简雍不假思索:“既是玄德有需,我自当鼎力相助。然我如今只是一介白身,又如何能助玄德成事?”
“无妨。”刘备胸有成竹,道:“宪和只需入长安拜谒京兆尹盖勋及司隶校尉张温,宣扬我的名声即可。盖勋为人,善举贤良,即便出身寒微也能以才任职,以宪和之才,足可留任京兆郡。关中混乱,为免你再受盗贼侵扰,徐晃亦会以别部司马的身份与你同行。”
刘备提到徐晃时,简雍的面色有些不自然。
一个强行向简雍借钱,一个谎称徐晃借了百金,今后又要同入京兆郡替刘备办事,难免会有尴尬。
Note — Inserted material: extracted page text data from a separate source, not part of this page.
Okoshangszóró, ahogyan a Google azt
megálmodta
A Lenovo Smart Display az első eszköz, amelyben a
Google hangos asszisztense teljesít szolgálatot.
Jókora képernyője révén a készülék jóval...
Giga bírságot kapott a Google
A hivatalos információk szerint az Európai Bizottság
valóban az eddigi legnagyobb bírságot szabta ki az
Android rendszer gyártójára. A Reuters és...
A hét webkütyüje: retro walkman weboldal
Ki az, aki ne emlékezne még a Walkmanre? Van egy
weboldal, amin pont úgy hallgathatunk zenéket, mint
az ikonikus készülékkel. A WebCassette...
见状,刘备又笑道:“宪和又不是器量狭隘之人,先前只是误会,不用挂在心上。正所谓不打不相识,今后同入京兆郡,你二人就是生死朋友。”
简雍擦了擦额头上不存在的冷汗,道:“一路上天天骂徐晃,又诈称徐晃抢我百金,而今又要共事,我也是要脸面的。罢了,既是玄德安排,我定不会误事。”
让简雍和徐晃提前入关中,亦是刘备应对今后时局变化时的后手。
不论是张温还是盖勋,都颇有威名。
尤其是盖勋,不仅善举贤良,还深受刘宏器重。
叛军王国攻打陈仓时,盖勋征辟素有名声的士孙瑞为鹰鹞都尉,魏杰为破敌都尉,杜楷为威虏都尉,杨儒为鸟击都尉,第五为清寇都尉,都是不负名声。
每有军国大事,刘宏都会下手诏向盖勋请教对策,更屡屡赏赐盖勋,恩宠备至。
只可惜皇甫嵩太迂腐,明明在扶风有精兵三万人,却不肯响应盖勋讨伐董卓的计划,以至于兵少的盖勋只能无奈与皇甫嵩前往洛阳,最终失意而终,死前遗令惭愧无以报先帝。
对盖勋这般忠于国事的贤才,刘备亦是钦佩,让简雍和徐晃去京兆郡,既是助盖勋,亦是为自己铺路。
简雍和徐晃离开洛阳后,刘备又加强了对所属西园兵的训练。
学如逆水行舟,不进则退,趁着平乐观粮草充足且又有酒肉供应,能提升一点是一点。